|Ph.D Student||Shaviv Ella|
|Subject||Early Transition Metal Complexes Containing Oxygen and|
Nitrogen Based Ligands in the Polymerization of
|Department||Department of Chemistry||Supervisor||Professor Moris Eisen|
|Full Thesis text|
Homogeneous metallocene and metallocene-like catalysts enable precise control of the primary properties of the polymer such as molecular weight, co-monomer sequence and stereoregularity. The polymerization of a-olefins involves the reaction of the metal complex with a Lewis-acidic co-catalyst, usually methylalumoxane (MAO), which generates an active cationic species. Homogeneous catalytic systems enabled the formation of unique polymers, such as elastomeric or hemiisotactic polypropylene, not available with calasical Ziegler-Natta catalysts.

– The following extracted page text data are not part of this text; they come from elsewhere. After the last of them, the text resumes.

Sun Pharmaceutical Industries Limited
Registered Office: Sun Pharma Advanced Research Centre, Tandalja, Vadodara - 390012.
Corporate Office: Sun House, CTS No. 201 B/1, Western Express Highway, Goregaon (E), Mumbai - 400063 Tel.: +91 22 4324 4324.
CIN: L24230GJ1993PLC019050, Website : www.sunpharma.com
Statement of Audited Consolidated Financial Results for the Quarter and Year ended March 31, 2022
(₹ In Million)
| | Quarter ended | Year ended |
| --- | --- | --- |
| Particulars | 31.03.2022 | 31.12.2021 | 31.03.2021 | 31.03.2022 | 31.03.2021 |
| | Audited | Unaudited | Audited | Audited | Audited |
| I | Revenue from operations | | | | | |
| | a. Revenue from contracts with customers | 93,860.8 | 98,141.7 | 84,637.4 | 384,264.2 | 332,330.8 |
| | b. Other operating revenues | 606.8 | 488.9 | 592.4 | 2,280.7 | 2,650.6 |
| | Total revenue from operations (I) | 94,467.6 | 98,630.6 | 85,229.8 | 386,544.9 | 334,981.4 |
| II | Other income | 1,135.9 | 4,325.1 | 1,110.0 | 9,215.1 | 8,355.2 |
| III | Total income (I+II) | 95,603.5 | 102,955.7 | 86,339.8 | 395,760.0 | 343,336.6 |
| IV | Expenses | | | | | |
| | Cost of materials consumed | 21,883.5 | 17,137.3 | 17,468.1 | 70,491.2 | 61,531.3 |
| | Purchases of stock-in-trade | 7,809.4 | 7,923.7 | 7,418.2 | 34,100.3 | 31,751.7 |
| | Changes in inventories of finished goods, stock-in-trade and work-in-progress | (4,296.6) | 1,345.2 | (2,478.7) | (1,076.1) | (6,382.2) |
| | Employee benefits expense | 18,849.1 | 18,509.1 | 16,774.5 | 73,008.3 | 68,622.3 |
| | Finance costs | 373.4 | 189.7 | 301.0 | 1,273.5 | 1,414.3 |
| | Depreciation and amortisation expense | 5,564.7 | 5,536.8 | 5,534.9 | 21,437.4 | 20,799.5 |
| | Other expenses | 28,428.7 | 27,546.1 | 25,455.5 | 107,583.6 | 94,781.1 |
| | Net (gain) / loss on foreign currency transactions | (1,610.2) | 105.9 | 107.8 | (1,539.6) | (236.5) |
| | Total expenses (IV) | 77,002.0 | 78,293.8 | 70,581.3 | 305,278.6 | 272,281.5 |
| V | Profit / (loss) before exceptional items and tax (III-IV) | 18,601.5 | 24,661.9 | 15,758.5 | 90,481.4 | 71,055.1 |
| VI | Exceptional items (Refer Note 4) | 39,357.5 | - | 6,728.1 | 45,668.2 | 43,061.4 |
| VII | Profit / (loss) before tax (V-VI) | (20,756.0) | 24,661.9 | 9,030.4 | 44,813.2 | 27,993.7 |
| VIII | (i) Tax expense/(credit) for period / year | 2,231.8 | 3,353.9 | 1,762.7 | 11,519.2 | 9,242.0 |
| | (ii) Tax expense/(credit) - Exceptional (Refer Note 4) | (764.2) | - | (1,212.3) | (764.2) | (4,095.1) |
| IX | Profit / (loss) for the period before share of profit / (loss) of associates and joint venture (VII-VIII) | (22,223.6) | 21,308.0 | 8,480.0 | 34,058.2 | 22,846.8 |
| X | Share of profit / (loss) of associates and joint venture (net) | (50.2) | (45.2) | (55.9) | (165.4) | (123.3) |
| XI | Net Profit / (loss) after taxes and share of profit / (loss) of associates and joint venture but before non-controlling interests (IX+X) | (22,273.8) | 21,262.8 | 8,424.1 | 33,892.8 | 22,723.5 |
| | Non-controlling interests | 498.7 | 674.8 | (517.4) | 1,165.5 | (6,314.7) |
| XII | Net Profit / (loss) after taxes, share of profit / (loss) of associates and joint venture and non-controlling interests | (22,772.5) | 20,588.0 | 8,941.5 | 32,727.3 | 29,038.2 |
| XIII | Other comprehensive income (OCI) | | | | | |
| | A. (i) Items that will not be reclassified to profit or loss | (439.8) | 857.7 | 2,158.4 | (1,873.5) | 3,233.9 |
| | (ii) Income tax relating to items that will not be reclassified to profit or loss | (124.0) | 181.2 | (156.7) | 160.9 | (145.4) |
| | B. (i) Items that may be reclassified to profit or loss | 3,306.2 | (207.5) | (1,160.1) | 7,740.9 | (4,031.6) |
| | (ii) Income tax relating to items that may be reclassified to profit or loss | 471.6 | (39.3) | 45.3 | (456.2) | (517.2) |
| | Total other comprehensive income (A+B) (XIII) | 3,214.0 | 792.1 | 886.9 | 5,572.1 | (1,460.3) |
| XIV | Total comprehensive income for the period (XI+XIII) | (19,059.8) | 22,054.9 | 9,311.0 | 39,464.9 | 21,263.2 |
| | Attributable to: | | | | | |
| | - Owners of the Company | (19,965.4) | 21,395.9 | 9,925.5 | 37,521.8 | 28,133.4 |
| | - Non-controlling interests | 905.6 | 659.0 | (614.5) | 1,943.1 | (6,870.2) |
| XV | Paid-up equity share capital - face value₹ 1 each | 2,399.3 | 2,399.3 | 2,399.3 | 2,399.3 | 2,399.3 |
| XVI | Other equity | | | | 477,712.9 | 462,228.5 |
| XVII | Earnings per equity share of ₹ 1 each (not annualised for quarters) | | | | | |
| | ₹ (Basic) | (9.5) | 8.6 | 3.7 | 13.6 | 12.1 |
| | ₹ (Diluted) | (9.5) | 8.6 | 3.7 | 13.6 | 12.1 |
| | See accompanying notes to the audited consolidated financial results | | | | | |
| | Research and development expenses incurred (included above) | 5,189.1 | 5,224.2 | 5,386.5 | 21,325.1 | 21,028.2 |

In order to utilize homogeneous catalysts in common commercial processes, heterogenization of the catalyst on a solid support is required. Silica-based supports, with a wide range of surface areas, porosities and pore volumes, are the most commonly used for immobilization of homogeneous catalysts. Mesoporous molecular sieves, with high surface areas and pore diameter of 20 to 100 Å, appear promising as supports. Among these, the short range ordered hexagonal molecular sieves (HMS) is potentially favorable for catalytic activity.
In this work we have studied the immobilization of homogeneous catalytic systems containing oxygen and nitrogen based ligands on HMS silica.
The oxygen-based dibenzoylmethane ligand, bearing phenyl substituents on the diketonate backbone, and the corresponding nitrogen-based b-diketiminate ligand, with trimethylsilyl groups on the nitrogen, were reacted with group IV transition metals. The titanium complexes were characterized and studied in the homogeneous and heterogeneous polymerization of a-olefins. The b-diketiminate ligand was found to undergo a metal induces isomerization to the amidinate isomer, producing a titanium bis-amidinate complex. The titanium dibenzoylmethane complex exhibited dynamic behavior in solution, caused by equilibrium between h1 and h2 coordination modes.
The reaction of both complexes with MAO was studied in detail and the active species characterized by various spectroscopic methods. The activation was found to proceed via a paramagnetic Ti(III) species. Plausible activation mechanisms are presented. Both complexes were catalyticaly active in the polymerization of propylene, producing elastomeric polymers under different reaction conditions.
HMS mesoporous molecular sieves were synthesized and characterized. The complexes were immobilized on MAO-modified HMS molecular sieves, and studied in the heterogeneous polymerization of propylene. The immobilized catalysts exhibited higher activity than the parent homogeneous system, and were less sensitive to solvent influence.
The catalytic activity of the homogeneous and heterogeneous catalysts in the isomerization of allyl benzene was studied as well.
In addition, new b-diketiminate ligands with aromatic groups on the nitrogen, and their Litium complexes were synthesized and characterized.